Crews Bank & Trust Blog

Lesson of the Day: Financial Theory of Inflation's Effects on Real Assets

Financial theory says that when there is unexpected inflation, monetary assets (things that use dollars to satisfy contractual obligations, such as bonds, loans, and cash) are going to decline in value. The theory also states that non-monetary assets (such as stocks and real estate) will not be affected in the long-run.

In this lesson, let's focus on stocks. The stock certificate does not say "you get "X" amount of dollars over "X" amount of time" like bonds do. The certificate simply states you get a percentage of the company's net profit. For instance, with stock ownership, if a company sells $100 worth of product, and after expenses of $90, the company earns $10 which is yours to keep. If, due to 10% inflation, that company is now able to charge $110, and after expenses of $99 (since expenses go up 10% also) you now earn $11, which is 10% more than before.

Theoretically, stock owners are not hurt by inflation since when their profit goes up, so do their dividends, which is followed by an increase in their stock price.

The issue is in the short-term. Often, assets will decline in value due to higher discount rates and quite simply because it takes time for companies to raise their prices and to realize higher profits. This is the phenomenon that was experienced during the recent inflation spike, which caused short-term stock price declines in 2022. However, as companies were able to “adjust” we saw their recovery in 2023.

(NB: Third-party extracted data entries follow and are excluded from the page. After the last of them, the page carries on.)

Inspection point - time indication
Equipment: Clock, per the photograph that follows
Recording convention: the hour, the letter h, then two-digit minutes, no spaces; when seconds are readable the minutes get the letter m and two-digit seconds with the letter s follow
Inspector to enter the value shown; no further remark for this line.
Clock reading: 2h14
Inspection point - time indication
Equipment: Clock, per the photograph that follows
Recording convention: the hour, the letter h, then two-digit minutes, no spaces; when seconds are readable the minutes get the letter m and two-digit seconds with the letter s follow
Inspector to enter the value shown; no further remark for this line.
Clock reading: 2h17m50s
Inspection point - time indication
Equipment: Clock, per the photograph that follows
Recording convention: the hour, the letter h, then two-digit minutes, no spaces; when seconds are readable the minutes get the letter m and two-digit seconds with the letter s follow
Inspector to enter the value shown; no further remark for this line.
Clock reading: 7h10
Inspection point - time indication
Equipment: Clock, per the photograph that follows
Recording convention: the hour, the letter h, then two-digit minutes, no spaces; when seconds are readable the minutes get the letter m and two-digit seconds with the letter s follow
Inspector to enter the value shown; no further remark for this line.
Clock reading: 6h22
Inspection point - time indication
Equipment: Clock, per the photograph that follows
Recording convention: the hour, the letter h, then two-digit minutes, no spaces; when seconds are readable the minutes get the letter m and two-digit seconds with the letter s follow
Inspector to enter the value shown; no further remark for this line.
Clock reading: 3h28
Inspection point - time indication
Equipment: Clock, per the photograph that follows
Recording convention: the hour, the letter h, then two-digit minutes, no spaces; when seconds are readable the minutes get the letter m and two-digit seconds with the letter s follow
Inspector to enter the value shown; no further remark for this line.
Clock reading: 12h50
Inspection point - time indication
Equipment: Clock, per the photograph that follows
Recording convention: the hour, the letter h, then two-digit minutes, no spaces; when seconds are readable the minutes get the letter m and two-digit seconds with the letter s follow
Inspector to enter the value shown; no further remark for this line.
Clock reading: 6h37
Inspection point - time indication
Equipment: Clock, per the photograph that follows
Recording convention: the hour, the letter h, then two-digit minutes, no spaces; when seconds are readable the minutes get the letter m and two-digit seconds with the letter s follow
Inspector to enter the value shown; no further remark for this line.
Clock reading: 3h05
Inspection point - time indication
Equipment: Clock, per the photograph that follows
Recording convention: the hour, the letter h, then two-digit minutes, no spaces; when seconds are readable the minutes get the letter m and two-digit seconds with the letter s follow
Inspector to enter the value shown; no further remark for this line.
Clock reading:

Sadly, monetary assets, such as bonds, do not get this option as they are locked into the terms originally agreed upon until the contract is over (a.k.a the maturity date). However, since they are contractually obligated, their value does not vary as much as stocks which have no such conditions.

Depending on individual circumstances, an allocation to both stocks and bonds can be good for a portfolio, but financial theory states that in the long-term stocks and things like real estate are the best ways to help stay ahead of inflation.